И, наконец, главное: тему диссертации я выбрал, сознаемся, никудышную. Нелепо решать экономические проблемы по данным одного, пусть на сегодня самого совершенного, станка. Этот самый совершенный станок завтра может оказаться безнадежно устаревшим вместе с моей диссертацией. Но опять же родители мои любимые сделали все, чтобы приковать меня к этому станку. И только потому, что тогда моим научным руководителем станет «давний друг дома» Сергей Емельянович Ратецкий, известный в институте по прозвищу «чародей малых наук». А теперь я послушаюсь совета старикана-великана, профессора Боголепыча, и темой диссертации сделаю то, чему я буду свидетелем здесь, в Литве: переход капиталистической экономики производства в социалистическую. То, что я уже узнал, необыкновенно интересно. Другой, совершенно другой мир. И экономика, точно в зеркале — все наоборот…»
…Далее листки записной книжки испещрены беглыми, краткими пометками по ходу, очевидно, очень быстро летевших дней. Например, такими:
«Совещание в 18, иметь данные по всем смежникам».
«Жемайтис прав, все дело в сырье. Телеграфировать в Москву».
«Срочно командировать Айдутиса в Таллин за моторами».

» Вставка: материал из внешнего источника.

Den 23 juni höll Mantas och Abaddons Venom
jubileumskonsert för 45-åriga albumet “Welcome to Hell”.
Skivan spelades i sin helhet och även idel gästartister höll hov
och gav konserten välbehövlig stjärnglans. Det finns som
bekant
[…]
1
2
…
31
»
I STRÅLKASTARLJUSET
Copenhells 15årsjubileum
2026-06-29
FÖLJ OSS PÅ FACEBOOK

«Ответить на письмо мамы. Обязательно!»
«В ЦК в 14, иметь наметки плана».
«Баня, во что бы то ни стало».
«Калпаса уволить. Хватит!»
«Аварии не случаются, их делают люди». Выражение инженера П.».
«Хоть землетрясение, ответить маме. Если бы она знала, как нерегулярно принимает пищу ее несравненный Владик!»
«С перестановкой оборудования чушь, если не вредительство, замаскированное революционной декламацией. До опыта ленинградцев надо еще дорасти, дорогие мои товарищи литовцы».
«Ответственность за учет возложить на Яниса, он потянет».
«Они словно тоскуют по прежнему хозяину-фабриканту. Очевидно, дело в том, что на фабрике нет крепкой хозяйской руки, Л-с хороший дядька, но шляпа. Оно и понятно: в подполье директоров фабрик не готовили. Но где же выход?»
«Ответить маме. Свинья я, и больше ничего».
И только одна запись подробная. Она на последней странице книжки:
«Сегодня похоронили Владаса Ничкуса — человека с горячим сердцем, бойца за свободную Испанию, пятидесятилетнего энтузиаста новой жизни. Уже известно — его убил враг, самый настоящий враг. Кто он, мне еще не сказали, но намекнули, что я его хорошо знаю. Ну вот, первый раз в жизни я вижу наяву тезис политграмоты о классовой борьбе и когда этот тезис — кровь человека, убитого только за то, что он хотел добра своему народу. В тот последний свой вечер Владас, прощаясь, сказал мне: «Наши дела, юноша, идут хорошо, а это значит, что врагам нашим плохо, и отсюда вывод для нас — смотри в оба». Точно он чувствовал что-то. Потрясающе сказал на кладбище директор фабрики: «Наших могил много, но мы живем, и теперь уже никакая сила не убьет нашу свободную жизнь».
Просили выступить меня, как человека из Москвы. Я отказался. Что я мог сказать? Они называют меня человеком из Москвы. У них это звучит почти как святой человек. А я человек из Москвы только согласно штампу прописки в паспорте, а во всем громадном смысле, который они придают этим словам, я называться так попросту не имею права.
Я как будто знаю, из чего складывается экономика производства, но что я знаю еще? До ужаса мало, до ужаса! А похороненный сегодня Владас в моем возрасте уже сидел в тюрьме за подпольную революционную деятельность. Боже, как стыдно за себя!
Скорее бы уже проходила зима! На душе зябко, тревожно и такое ощущение, будто я чем-то виноват в гибели Владаса…»
Чуть ниже запись такая:
«Сегодня в горкоме партии мне всыпали за отставание… (два или три слова расплылись, их невозможно разобрать). Хоть и обидно, а всыпали правильно. Я обязан был учесть, что местные плановики привыкли смотреть назад, а не вперед…»
3
В свертке не оказалось никаких записей, относящихся к весне и началу лета сорок первого года.
Я начинаю разбираться в листах из тетради. Бумага — в клеточку. Почерк тот же самый — мелкий, убористый, четкий. А то вдруг размашистый и торопливый. Иногда можно подумать, что записи делали совершенно разные люди.